Nadie puede contra el agua. Es la fuerza de la naturaleza imponiendo su furia, haciendo alarde de su poder o reclamando simplemente su lugar. Cuando se construyeron los túneles de la 27 de Febrero, hubo voces que alertaron de que iban en la dirección incorrecta, que el agua bajaba hacia el mar y que buscaría su camino aunque se le interpusiera un muro de hormigón. Otras voces, más de 20 años después, avisan que es el cambio climático el que provocará todos los años una tragedia de estas dimensiones.
La realidad es que no se recordaba tanta agua en tan poco lapso de tiempo.
Hay historias humanas desgarradoras. Las hay también que demuestran que hay una clase especial de hombres y mujeres que se arriesgaron lo indecible por volver a su casa el sábado en la tarde y que el domingo estaban en su puesto de trabajo. Hay quien se fue de boda y lo devolvieron, como el mayor general retirado Méndez y quien, como el coronel Sosa, estaba a pie de calle ayudando a los ciudadanos a encontrar la mejor vía para salir del río en que se había convertido El Conde.
Nada ni nadie puede con el agua. Siempre buscará su antiguo cauce, por muchos años de sequía, desvíos forzados por manos humanas y obras gigantescas que la traten de dominar.
Cada ciclón, cada vaguada, desvela los vicios de construcción que obviamos rutinariamente.

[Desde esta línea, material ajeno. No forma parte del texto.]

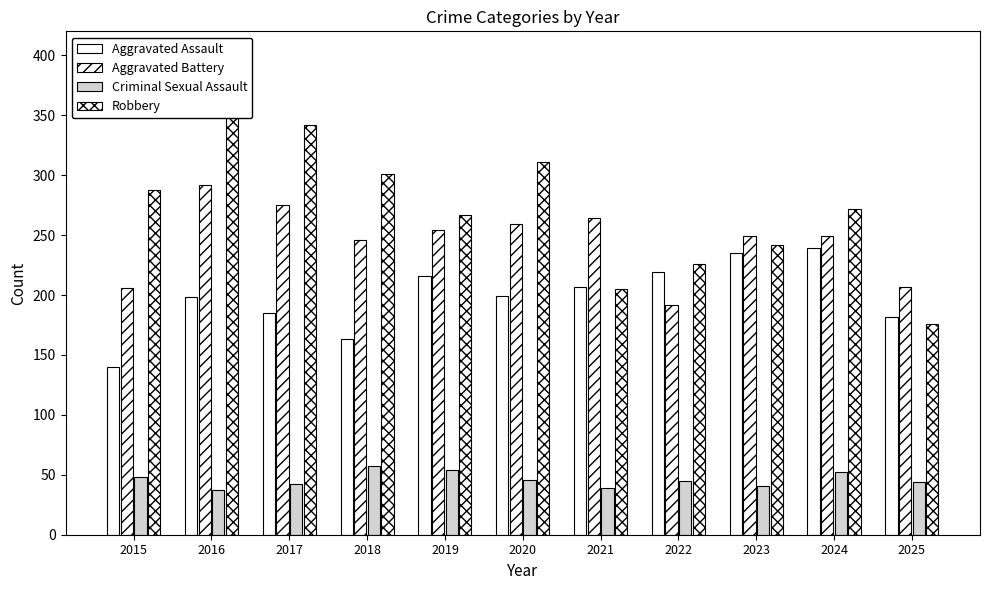

Which series has the widest spread of values?

Robbery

La falta de planeamiento urbano, los defectos en los puentes, el interminable descuido del tratamiento de la basura, la falta de educación, la inconsciencia de salir a ver las olas al malecón en los ciclones o, una novedad de este año, nadar con un trago en la mano en la inundada Plaza de la Bandera.
Un retrato de la realidad. Una bofetada de realismo.